The sacred is impermanent and dynamic. Even in a purely religious context, the sacred is never fixed in time. Not only does the doctrinal understanding of the sacred evolve, sacred objects and sites can be completely desacralized and, sometimes, resacralized. We have already noted an extreme form of desacralization with reference to the Taliban, but this phenomenon has, unfortunately, been around for thousands of years. For instance, the sacred groves of the old Roman Empire were systematically destroyed by imperial edict following Christianization in the fourth century A.D. (Hughes, 1998: pp. 119-20); no trace of the old worship could be allowed to remain and compete with the new. Today, there is new impetus to identity such sacred natural sites and given them official protected status (Putney, 2003), effectively resacralizing them. The recent anointing of biodiversity as one of the supreme ‘goods’ of existence is essentially an act of sacralization.

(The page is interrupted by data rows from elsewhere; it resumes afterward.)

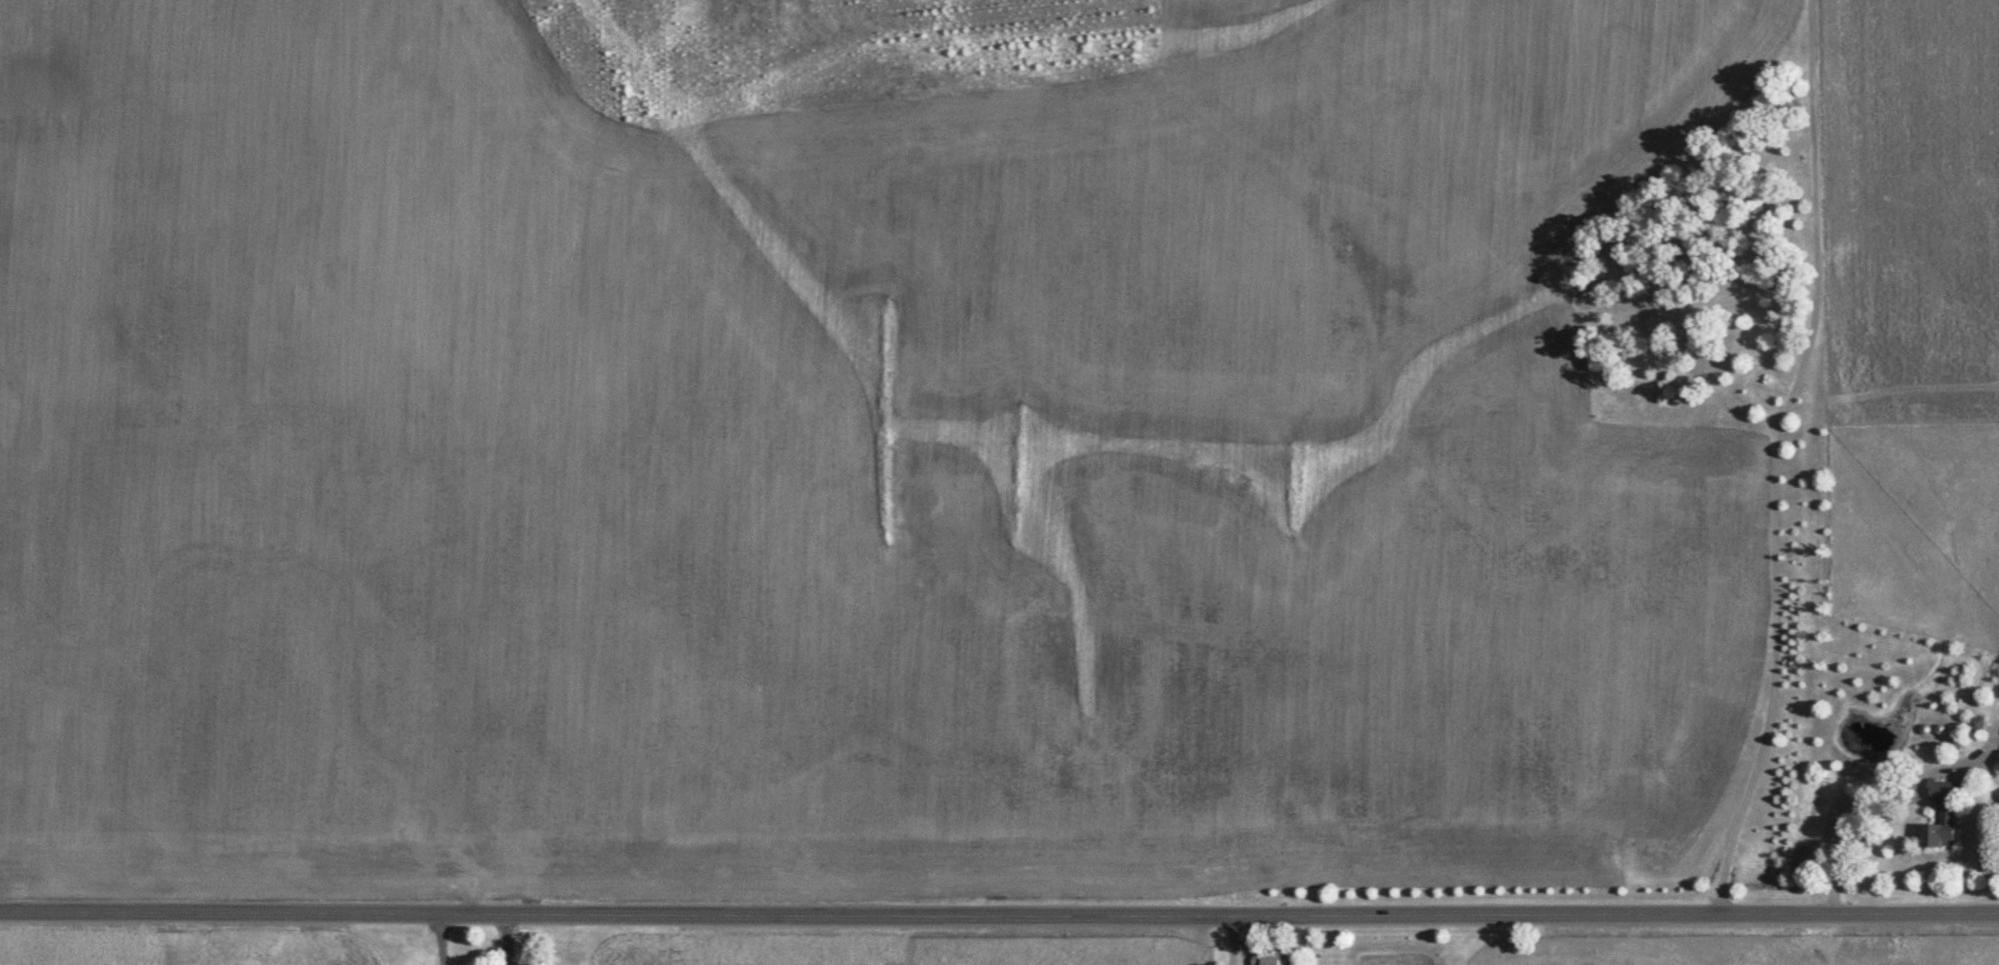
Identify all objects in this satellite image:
crop: (1911, 210)
building: (1976, 722)
building: (1938, 788)
building: (1940, 829)
road: (999, 915)
building: (1264, 958)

So new forms of the sacred are constantly emerging, often being fashioned out of secular experience. Now consider the following question, which illustrates a situation many cultural heritage practitioners will be familiar with: Is the cell at the Robben Island Prison (now museum) where Nelson Mandela was held for the bulk of his imprisonment by the apartheid regime a sacred place? For those who revere courage and the ideals of democracy, it must be something close to that. The symbolism is already taking hold: Mandela himself helped light a votive candle in that cell to mark the turning of the millennium in 2000. It is a difficult question to answer, for the psychospiritual footing is very shaky here. On the one hand, Mandela is very much alive and therefore not yet eligible for secular colonization (if we may put it that way). On the other, there is a strong potential that he will posthumously attain such stature, much as Lincoln and Gandhi have. Adding to the complication, such iconization can be reversed, even after many years, as has happened with Lenin in Russia. New forms of the sacred are constantly being carved out of the secular, but what has been sacralized can be desacralized and then sacralized all over again. The sacred aspires to permanency, but in a culturally dynamic world, never truly attains it.